"Amor" de Clarice Lispector
Percorremos o texto tal como Ana, perturbados pela visão do cego esquecendo o que será de facto importante: o título.
A que se refere este “amor”? Ao amor que levou Ana ao autocarro onde se senta com as compras no colo? À “vertigem de bondade” que a leva para fora do seu mundo e a desperta para uma realidade que não é a sua? Ou ao Amor que a leva de volta ao seu mundo? Não será antes este “amor” o amor por si própria quando se descobre?

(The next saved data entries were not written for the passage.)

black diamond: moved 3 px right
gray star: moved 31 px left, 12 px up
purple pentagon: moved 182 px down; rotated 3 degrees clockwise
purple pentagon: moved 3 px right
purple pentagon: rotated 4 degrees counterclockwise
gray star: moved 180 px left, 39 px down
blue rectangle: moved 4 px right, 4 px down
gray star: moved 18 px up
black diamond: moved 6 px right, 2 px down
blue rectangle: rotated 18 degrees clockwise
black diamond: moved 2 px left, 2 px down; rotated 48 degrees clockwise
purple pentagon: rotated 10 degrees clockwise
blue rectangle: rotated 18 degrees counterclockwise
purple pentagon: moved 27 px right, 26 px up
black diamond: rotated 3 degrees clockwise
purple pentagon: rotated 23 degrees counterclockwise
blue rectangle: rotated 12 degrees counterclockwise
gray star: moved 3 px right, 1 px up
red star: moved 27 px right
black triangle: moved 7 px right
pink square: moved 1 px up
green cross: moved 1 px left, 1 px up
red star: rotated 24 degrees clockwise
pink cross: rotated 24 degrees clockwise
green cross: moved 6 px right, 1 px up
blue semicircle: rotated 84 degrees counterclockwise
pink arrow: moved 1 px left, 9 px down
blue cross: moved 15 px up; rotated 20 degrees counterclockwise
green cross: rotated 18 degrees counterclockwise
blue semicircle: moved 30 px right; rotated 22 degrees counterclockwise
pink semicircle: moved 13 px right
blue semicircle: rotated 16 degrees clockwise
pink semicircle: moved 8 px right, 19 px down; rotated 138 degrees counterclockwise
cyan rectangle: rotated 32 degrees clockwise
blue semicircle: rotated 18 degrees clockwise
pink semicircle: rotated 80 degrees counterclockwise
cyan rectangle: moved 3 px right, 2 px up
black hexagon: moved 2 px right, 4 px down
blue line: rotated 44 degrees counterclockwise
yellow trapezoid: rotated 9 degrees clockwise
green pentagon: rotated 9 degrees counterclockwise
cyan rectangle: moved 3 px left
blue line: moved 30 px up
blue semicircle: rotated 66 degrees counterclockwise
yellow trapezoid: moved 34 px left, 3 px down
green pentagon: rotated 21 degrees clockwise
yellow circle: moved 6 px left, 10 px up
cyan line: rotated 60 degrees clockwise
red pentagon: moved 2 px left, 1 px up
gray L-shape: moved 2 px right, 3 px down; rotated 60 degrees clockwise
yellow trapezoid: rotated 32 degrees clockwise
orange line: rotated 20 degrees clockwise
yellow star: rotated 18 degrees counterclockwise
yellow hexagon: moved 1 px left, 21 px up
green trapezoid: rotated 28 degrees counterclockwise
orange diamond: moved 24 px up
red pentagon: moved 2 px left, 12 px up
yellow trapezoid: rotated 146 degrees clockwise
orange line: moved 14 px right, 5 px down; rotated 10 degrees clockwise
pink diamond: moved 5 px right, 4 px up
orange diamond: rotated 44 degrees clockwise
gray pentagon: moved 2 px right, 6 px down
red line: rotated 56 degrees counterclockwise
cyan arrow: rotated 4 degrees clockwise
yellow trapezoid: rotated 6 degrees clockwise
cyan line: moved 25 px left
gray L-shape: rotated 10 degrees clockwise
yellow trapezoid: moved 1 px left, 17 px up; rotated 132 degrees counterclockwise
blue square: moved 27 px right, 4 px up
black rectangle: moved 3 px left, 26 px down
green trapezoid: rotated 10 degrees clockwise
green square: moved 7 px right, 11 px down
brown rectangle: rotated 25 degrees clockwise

Ana que vive o seu dia-a-dia para os outros como mãe e esposa, fazendo assim parte de um mundo que nunca julgou ser seu, tem na visão do cego um momento de epifania que a faz questionar a vida que leva. Abalada por esta nova visão do mundo, Ana medita e por momentos apercebe-se da banalidade daquele que conhece como sendo o seu mundo. Ana descobre-se como pessoa para além da sua realidade de mãe e esposa. Descobre o quão pequena e banal era a sua existência em que como dona de casa tudo controlava. Descobre um mundo onde não tem controlo e onde é apenas uma mera espectadora. No entanto Ana regressa a casa e à sua vida bem mais simples que todo o mundo que havia visto essa tarde, mas não mais voltaria a ser a mesma. Ana descobrira uma mulher mais bruta que havia em si e esperava agora o próximo despertar.